WORK REQUIRED:
Count how many lines in the data below contain the string "https", matching case exactly, and give only that number.

MATERIAL PROVIDED:
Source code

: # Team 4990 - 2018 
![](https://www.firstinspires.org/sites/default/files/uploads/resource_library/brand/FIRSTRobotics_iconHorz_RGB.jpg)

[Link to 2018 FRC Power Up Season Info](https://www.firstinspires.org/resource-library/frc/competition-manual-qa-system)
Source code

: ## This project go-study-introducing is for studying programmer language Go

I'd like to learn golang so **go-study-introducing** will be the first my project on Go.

ANSWER TO THE EXERCISE:
2